Menurutnya, seluruh hasil pembahasan tersebut harus menjadi bahan evaluasi sekaligus pijakan bagi pemerintah daerah dan seluruh organisasi perangkat daerah (OPD) dalam melaksanakan program pembangunan pada tahun-tahun berikutnya.
“Proses ini tidak berhenti pada ditetapkannya Perda. Saran, masukan, koreksi dan rekomendasi yang muncul selama proses pembahasan harus menjadi bahan pekerjaan dan penggerak bersama pemerintah daerah dan OPD pada tahun berikutnya,” tegasnya.
Bupati mengatakan, tantangan pengelolaan pemerintahan dan pembangunan ke depan membutuhkan kehati-hatian, terutama dalam memastikan setiap kebijakan anggaran benar-benar diarahkan pada program yang menjadi prioritas.
Ia menekankan agar APBD tidak hanya berorientasi pada besarnya anggaran yang dibelanjakan, tetapi harus mampu menghasilkan dampak yang jelas terhadap pembangunan daerah dan kesejahteraan masyarakat.
“Kita harus memastikan bahwa APBD yang kita susun benar-benar memiliki prioritas. Belanja harus semakin tuntas, program harus semakin fokus pada hasil, dan setiap pembicaraan anggaran harus mempunyai dampak yang jelas terhadap pembangunan, peningkatan ekonomi dan kesejahteraan masyarakat Konawe Utara,” ujarnya.
Bupati Ikbar juga mengingatkan jajaran pemerintah daerah bahwa pembangunan tidak semata-mata diukur dari pembangunan fisik berskala besar. Menurutnya, setiap program yang memberikan manfaat langsung kepada masyarakat juga merupakan bagian penting dari pembangunan daerah.
Karena itu, ia mengajak seluruh jajaran Pemerintah Kabupaten Konawe Utara untuk terus menjaga kekompakan, meningkatkan disiplin kerja serta memperbaiki kualitas pelaksanaan program pembangunan.
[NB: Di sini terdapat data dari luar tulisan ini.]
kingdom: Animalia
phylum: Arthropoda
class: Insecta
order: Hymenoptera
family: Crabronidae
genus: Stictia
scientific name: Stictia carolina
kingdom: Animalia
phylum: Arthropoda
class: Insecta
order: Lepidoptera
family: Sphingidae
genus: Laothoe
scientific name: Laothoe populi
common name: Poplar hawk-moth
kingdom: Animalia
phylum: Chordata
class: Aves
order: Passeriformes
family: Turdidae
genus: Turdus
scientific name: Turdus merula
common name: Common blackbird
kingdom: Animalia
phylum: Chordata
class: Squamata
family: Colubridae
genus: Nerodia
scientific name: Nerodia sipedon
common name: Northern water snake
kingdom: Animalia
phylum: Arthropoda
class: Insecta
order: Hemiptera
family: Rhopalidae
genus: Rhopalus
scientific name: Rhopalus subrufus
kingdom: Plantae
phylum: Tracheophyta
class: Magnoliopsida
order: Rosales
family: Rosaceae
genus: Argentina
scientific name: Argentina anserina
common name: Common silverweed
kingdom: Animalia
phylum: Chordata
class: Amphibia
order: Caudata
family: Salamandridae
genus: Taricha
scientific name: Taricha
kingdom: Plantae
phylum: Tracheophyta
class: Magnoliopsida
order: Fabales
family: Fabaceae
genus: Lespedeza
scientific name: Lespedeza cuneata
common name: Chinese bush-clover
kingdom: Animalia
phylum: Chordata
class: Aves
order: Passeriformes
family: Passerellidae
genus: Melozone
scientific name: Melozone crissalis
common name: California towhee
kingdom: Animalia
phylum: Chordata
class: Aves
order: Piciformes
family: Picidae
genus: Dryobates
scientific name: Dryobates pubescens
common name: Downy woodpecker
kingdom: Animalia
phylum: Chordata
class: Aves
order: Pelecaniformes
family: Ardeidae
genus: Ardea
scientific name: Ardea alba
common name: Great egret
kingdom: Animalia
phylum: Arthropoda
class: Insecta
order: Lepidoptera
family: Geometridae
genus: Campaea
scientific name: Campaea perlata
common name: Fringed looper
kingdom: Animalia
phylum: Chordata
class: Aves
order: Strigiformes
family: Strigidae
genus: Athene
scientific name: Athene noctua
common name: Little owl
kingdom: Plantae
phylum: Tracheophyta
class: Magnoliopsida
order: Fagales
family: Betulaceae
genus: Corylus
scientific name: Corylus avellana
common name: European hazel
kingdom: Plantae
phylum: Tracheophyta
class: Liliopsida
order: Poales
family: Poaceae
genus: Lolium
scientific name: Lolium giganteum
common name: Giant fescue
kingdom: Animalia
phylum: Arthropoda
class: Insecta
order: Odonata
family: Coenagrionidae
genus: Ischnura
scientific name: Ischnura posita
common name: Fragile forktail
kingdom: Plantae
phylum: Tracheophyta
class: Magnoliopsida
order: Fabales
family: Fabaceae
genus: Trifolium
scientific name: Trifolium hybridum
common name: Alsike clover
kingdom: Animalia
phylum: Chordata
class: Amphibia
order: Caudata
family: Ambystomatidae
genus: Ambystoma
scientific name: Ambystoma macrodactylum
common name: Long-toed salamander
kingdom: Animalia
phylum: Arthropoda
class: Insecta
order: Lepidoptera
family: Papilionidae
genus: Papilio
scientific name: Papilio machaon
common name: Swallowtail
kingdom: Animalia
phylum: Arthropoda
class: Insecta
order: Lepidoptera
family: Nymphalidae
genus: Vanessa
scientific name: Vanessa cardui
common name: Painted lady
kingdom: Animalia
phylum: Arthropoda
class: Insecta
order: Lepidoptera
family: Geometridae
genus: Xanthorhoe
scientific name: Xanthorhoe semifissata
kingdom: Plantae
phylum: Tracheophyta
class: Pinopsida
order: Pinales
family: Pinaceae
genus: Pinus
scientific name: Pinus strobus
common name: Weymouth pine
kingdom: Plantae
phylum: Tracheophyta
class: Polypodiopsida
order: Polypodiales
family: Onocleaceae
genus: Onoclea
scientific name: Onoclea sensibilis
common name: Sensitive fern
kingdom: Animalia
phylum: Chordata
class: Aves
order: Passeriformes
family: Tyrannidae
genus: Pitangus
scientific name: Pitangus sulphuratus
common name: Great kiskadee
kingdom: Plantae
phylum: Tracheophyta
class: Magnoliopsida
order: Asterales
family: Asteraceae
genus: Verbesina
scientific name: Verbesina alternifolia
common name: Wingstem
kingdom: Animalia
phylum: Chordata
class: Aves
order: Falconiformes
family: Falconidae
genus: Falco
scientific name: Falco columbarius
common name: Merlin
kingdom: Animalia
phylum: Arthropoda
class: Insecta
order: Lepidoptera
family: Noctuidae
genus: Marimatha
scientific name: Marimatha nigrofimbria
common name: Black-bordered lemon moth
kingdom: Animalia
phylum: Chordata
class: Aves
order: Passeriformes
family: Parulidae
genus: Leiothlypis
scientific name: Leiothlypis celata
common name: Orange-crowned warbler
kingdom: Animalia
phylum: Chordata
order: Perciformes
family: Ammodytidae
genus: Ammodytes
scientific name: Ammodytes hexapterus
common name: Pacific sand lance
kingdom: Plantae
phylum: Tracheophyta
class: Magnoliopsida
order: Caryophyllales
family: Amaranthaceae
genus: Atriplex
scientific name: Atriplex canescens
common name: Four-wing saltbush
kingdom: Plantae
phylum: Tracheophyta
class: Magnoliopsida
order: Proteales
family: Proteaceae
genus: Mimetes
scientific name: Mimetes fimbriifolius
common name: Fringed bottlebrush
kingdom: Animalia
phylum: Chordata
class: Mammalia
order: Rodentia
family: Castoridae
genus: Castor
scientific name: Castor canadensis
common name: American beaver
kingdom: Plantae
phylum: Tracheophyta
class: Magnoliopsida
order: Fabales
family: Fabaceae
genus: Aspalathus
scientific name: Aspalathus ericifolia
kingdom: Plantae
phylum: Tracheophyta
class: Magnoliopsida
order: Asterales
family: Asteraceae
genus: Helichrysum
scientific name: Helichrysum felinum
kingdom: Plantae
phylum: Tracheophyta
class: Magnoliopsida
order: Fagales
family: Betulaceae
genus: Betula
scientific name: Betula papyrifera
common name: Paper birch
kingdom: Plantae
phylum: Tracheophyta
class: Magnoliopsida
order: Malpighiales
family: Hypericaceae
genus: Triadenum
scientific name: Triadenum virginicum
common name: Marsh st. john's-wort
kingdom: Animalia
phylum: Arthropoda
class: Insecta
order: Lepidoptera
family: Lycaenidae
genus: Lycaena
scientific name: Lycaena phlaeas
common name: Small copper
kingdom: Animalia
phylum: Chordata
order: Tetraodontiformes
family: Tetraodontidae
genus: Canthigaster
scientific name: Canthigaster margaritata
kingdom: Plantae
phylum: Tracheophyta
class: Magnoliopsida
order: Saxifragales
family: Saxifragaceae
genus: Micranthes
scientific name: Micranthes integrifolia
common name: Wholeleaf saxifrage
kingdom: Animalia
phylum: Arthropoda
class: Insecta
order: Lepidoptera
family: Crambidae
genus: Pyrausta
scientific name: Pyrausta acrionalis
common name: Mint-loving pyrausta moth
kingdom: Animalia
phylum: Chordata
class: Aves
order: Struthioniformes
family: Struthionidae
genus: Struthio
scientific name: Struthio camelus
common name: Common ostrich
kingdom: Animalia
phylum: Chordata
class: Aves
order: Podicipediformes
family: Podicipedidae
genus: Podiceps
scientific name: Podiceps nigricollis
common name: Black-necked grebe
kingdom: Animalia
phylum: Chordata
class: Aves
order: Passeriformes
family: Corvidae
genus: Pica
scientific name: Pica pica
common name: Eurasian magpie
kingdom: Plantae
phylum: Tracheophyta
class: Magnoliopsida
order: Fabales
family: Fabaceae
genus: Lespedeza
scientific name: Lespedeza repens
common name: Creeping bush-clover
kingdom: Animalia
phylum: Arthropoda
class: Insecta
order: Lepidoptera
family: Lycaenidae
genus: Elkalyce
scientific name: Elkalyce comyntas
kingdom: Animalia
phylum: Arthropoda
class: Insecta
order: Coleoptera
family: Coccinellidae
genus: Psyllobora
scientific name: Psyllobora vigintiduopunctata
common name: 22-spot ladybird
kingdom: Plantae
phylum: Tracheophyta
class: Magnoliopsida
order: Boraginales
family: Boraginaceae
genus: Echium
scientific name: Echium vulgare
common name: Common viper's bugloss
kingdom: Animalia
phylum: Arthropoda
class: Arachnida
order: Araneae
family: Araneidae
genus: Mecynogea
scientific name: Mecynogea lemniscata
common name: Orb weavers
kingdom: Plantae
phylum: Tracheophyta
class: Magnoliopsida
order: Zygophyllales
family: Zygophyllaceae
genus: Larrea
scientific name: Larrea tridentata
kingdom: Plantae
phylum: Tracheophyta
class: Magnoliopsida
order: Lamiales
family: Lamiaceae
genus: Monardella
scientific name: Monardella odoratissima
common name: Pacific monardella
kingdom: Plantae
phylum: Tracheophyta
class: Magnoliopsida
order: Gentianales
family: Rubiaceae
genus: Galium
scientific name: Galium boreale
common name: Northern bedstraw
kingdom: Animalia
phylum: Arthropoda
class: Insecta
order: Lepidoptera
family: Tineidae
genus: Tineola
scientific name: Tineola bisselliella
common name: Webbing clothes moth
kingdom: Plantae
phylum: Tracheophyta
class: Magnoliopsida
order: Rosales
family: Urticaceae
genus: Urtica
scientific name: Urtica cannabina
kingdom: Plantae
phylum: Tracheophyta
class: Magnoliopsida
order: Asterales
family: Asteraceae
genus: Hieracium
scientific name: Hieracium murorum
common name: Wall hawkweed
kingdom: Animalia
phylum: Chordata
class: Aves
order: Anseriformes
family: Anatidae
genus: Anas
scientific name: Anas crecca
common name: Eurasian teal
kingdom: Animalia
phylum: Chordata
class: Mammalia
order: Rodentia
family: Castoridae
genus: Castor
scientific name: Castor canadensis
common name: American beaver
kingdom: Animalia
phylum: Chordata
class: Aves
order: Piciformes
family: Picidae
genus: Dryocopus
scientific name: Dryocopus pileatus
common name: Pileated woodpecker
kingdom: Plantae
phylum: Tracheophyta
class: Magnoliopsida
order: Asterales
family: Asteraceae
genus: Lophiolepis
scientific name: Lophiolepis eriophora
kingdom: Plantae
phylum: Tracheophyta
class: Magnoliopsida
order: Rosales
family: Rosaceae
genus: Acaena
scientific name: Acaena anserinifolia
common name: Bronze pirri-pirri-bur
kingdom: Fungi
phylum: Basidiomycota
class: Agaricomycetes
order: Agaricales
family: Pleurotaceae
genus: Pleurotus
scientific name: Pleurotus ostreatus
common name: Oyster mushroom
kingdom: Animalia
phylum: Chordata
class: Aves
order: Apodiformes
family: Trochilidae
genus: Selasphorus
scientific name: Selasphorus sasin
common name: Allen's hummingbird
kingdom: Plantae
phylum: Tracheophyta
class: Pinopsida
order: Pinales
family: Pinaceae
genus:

Selain itu, pemerintah daerah diminta meningkatkan kecepatan dalam menindaklanjuti berbagai hasil pemeriksaan serta memperkuat tata kelola pemerintahan yang transparan dan akuntabel.
“Jangan sampai pembangunan hanya dilihat dari pembangunan besar yang kita lakukan, tetapi segala upaya yang memberikan manfaat kepada masyarakat harus menjadi perhatian kita bersama,” kata Ikbar.
Ia berharap penetapan pertanggungjawaban pelaksanaan APBD Tahun Anggaran 2025 dapat menjadi momentum bagi pemerintah daerah untuk melakukan evaluasi dan perbaikan secara berkelanjutan.
Bupati juga mengajak DPRD, pemerintah daerah serta seluruh elemen masyarakat untuk terus membangun sinergi dalam mewujudkan Konawe Utara yang semakin maju dan sejahtera.
“Semoga apa yang telah menjadi pembahasan dan rekomendasi dapat menjadi kebijakan bagi kita untuk terus melakukan perbaikan dan menghadirkan pembangunan yang semakin berkualitas bagi seluruh masyarakat,” pungkasnya.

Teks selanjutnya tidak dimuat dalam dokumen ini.